- What is needed: Output everything in the listing exactly.
***** Data to examine *****
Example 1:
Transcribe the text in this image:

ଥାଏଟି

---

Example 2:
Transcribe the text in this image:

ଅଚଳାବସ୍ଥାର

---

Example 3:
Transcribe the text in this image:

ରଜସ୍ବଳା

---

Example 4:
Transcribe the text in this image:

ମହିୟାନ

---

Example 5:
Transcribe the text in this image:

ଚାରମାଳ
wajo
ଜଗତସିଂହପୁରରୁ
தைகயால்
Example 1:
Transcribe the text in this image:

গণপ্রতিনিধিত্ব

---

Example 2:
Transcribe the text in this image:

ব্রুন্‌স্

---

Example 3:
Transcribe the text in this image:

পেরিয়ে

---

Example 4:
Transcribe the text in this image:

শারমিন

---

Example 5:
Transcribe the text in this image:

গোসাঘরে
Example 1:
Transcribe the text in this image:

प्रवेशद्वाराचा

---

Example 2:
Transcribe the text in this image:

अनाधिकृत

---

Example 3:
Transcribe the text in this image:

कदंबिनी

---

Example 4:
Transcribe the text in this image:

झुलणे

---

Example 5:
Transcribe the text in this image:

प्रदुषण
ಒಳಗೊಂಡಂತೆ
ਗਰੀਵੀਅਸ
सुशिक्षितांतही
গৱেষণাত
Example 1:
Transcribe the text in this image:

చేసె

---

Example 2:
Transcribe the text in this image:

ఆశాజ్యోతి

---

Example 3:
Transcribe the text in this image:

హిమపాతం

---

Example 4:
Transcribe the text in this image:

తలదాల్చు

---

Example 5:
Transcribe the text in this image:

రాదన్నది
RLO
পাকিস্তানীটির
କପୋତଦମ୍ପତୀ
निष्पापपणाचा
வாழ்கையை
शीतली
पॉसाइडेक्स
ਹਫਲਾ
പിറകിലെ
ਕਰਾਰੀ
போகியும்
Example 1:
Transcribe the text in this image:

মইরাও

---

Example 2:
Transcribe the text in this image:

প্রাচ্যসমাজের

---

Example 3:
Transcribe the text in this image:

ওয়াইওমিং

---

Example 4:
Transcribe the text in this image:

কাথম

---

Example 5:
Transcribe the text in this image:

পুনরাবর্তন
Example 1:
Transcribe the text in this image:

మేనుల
*****
- Solution to the problem:
Example 1:
Transcribe the text in this image:

ଥାଏଟି

---

Example 2:
Transcribe the text in this image:

ଅଚଳାବସ୍ଥାର

---

Example 3:
Transcribe the text in this image:

ରଜସ୍ବଳା

---

Example 4:
Transcribe the text in this image:

ମହିୟାନ

---

Example 5:
Transcribe the text in this image:

ଚାରମାଳ
wajo
ଜଗତସିଂହପୁରରୁ
தைகயால்
Example 1:
Transcribe the text in this image:

গণপ্রতিনিধিত্ব

---

Example 2:
Transcribe the text in this image:

ব্রুন্‌স্

---

Example 3:
Transcribe the text in this image:

পেরিয়ে

---

Example 4:
Transcribe the text in this image:

শারমিন

---

Example 5:
Transcribe the text in this image:

গোসাঘরে
Example 1:
Transcribe the text in this image:

प्रवेशद्वाराचा

---

Example 2:
Transcribe the text in this image:

अनाधिकृत

---

Example 3:
Transcribe the text in this image:

कदंबिनी

---

Example 4:
Transcribe the text in this image:

झुलणे

---

Example 5:
Transcribe the text in this image:

प्रदुषण
ಒಳಗೊಂಡಂತೆ
ਗਰੀਵੀਅਸ
सुशिक्षितांतही
গৱেষণাত
Example 1:
Transcribe the text in this image:

చేసె

---

Example 2:
Transcribe the text in this image:

ఆశాజ్యోతి

---

Example 3:
Transcribe the text in this image:

హిమపాతం

---

Example 4:
Transcribe the text in this image:

తలదాల్చు

---

Example 5:
Transcribe the text in this image:

రాదన్నది
RLO
পাকিস্তানীটির
କପୋତଦମ୍ପତୀ
निष्पापपणाचा
வாழ்கையை
शीतली
पॉसाइडेक्स
ਹਫਲਾ
പിറകിലെ
ਕਰਾਰੀ
போகியும்
Example 1:
Transcribe the text in this image:

মইরাও

---

Example 2:
Transcribe the text in this image:

প্রাচ্যসমাজের

---

Example 3:
Transcribe the text in this image:

ওয়াইওমিং

---

Example 4:
Transcribe the text in this image:

কাথম

---

Example 5:
Transcribe the text in this image:

পুনরাবর্তন
Example 1:
Transcribe the text in this image:

మేనుల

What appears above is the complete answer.